WORK REQUEST: Without including any pictures, return the records below exactly as written.

*** Block opens ***

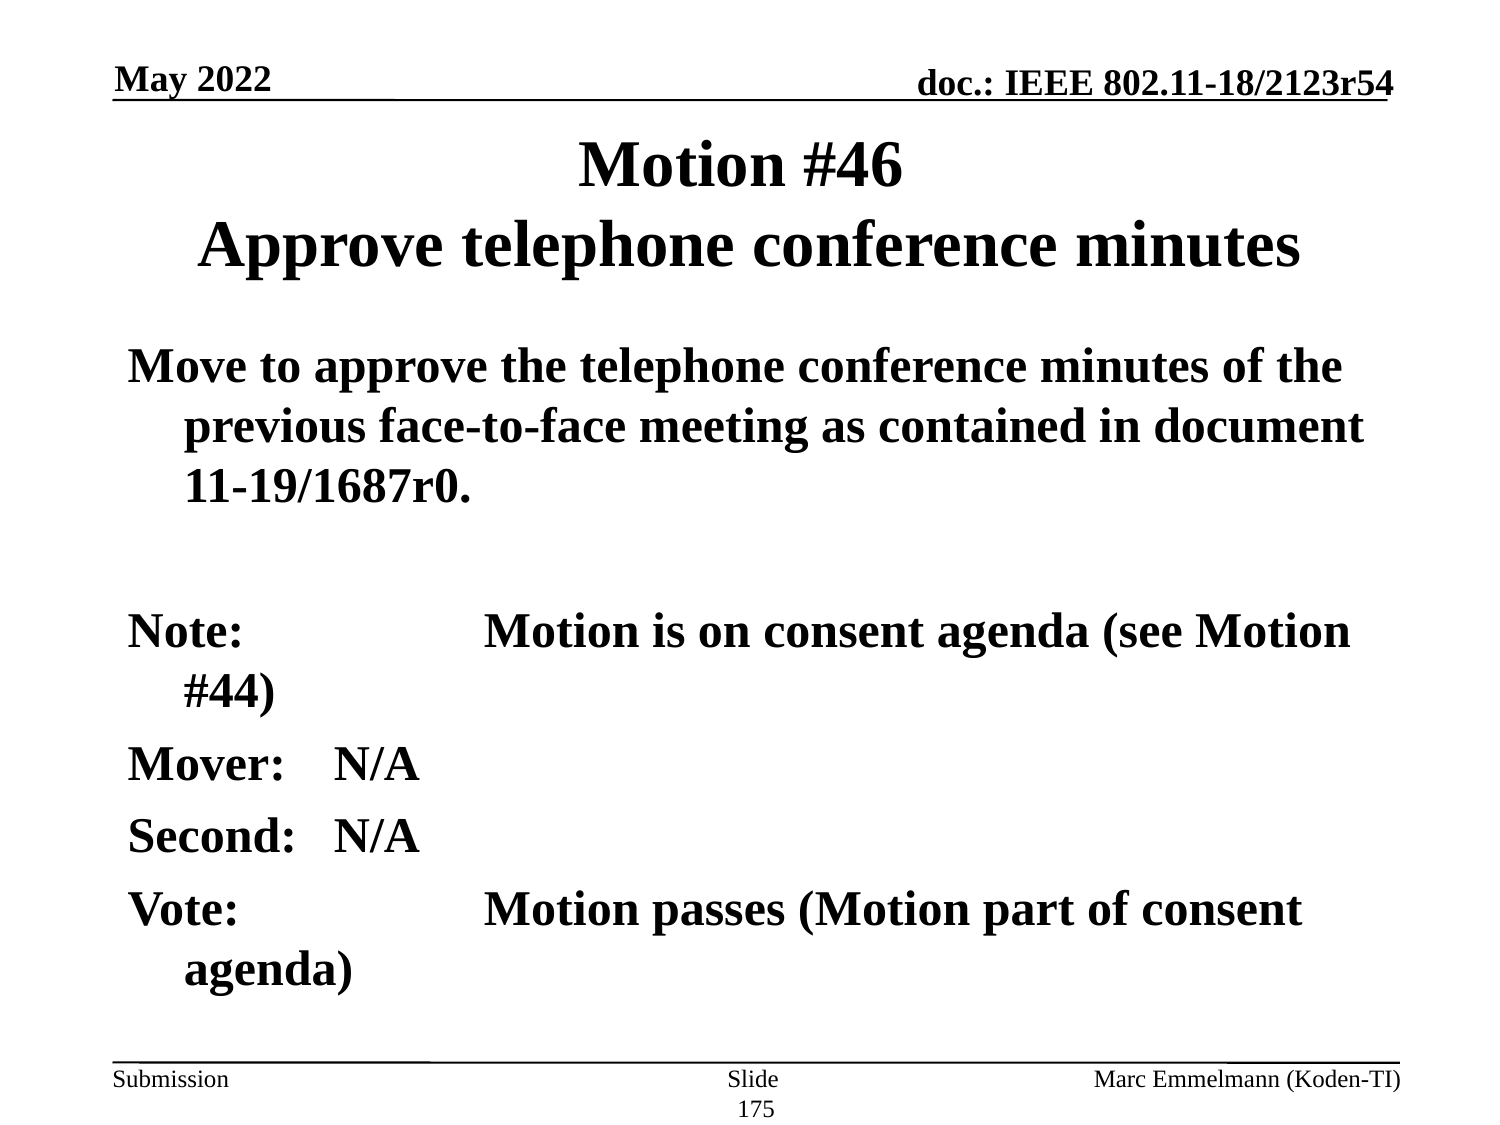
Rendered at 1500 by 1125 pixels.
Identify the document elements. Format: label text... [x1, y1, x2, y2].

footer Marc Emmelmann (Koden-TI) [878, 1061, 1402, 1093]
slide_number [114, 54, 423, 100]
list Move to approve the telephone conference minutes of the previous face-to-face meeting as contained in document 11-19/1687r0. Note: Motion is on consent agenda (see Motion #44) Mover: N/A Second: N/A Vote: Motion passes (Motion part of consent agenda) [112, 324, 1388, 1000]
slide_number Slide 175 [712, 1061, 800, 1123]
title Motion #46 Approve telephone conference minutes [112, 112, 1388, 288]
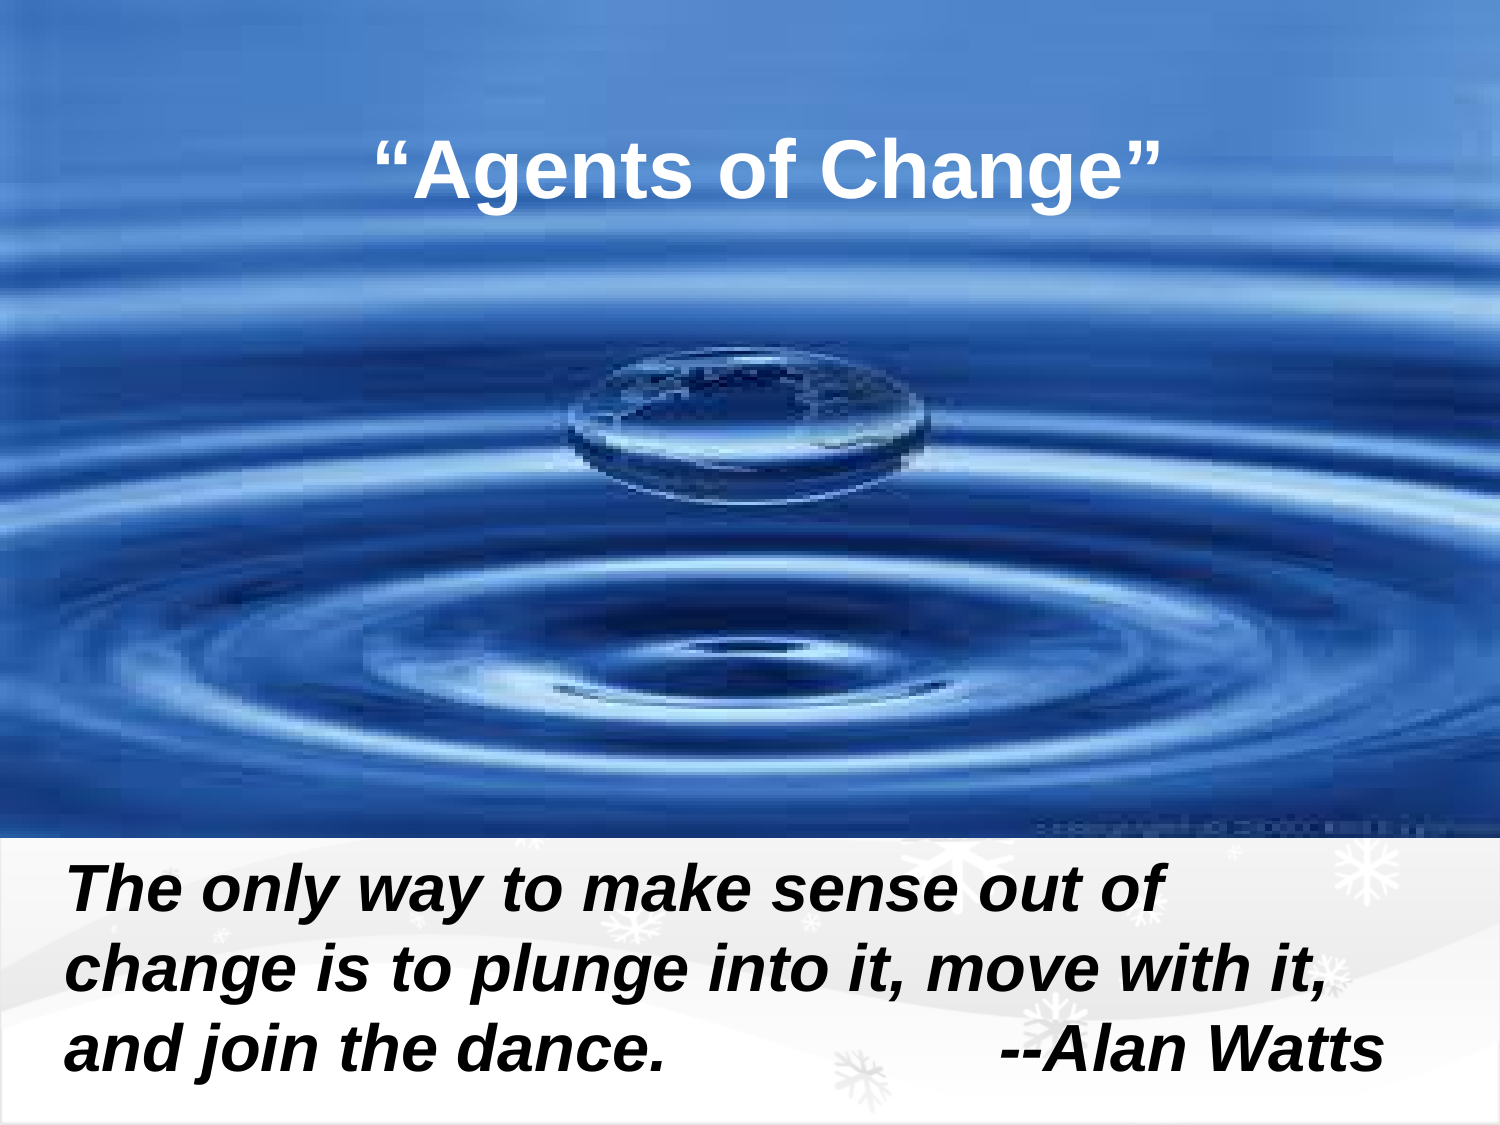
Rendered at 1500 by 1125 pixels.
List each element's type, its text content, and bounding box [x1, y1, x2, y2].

*** Block closes ***

WRITTEN ANSWER:
Rendered at 1500 by 1125 pixels.
Identify the document elements. Format: label text... [x1, y1, x2, y2].

footer Marc Emmelmann (Koden-TI) [878, 1061, 1402, 1093]
slide_number [114, 54, 423, 100]
list Move to approve the telephone conference minutes of the previous face-to-face meeting as contained in document 11-19/1687r0. Note: Motion is on consent agenda (see Motion #44) Mover: N/A Second: N/A Vote: Motion passes (Motion part of consent agenda) [112, 324, 1388, 1000]
slide_number Slide 175 [712, 1061, 800, 1123]
title Motion #46 Approve telephone conference minutes [112, 112, 1388, 288]
Rendered at 1500 by 1125 pixels.
List each element's type, its text content, and bounding box [x1, y1, x2, y2].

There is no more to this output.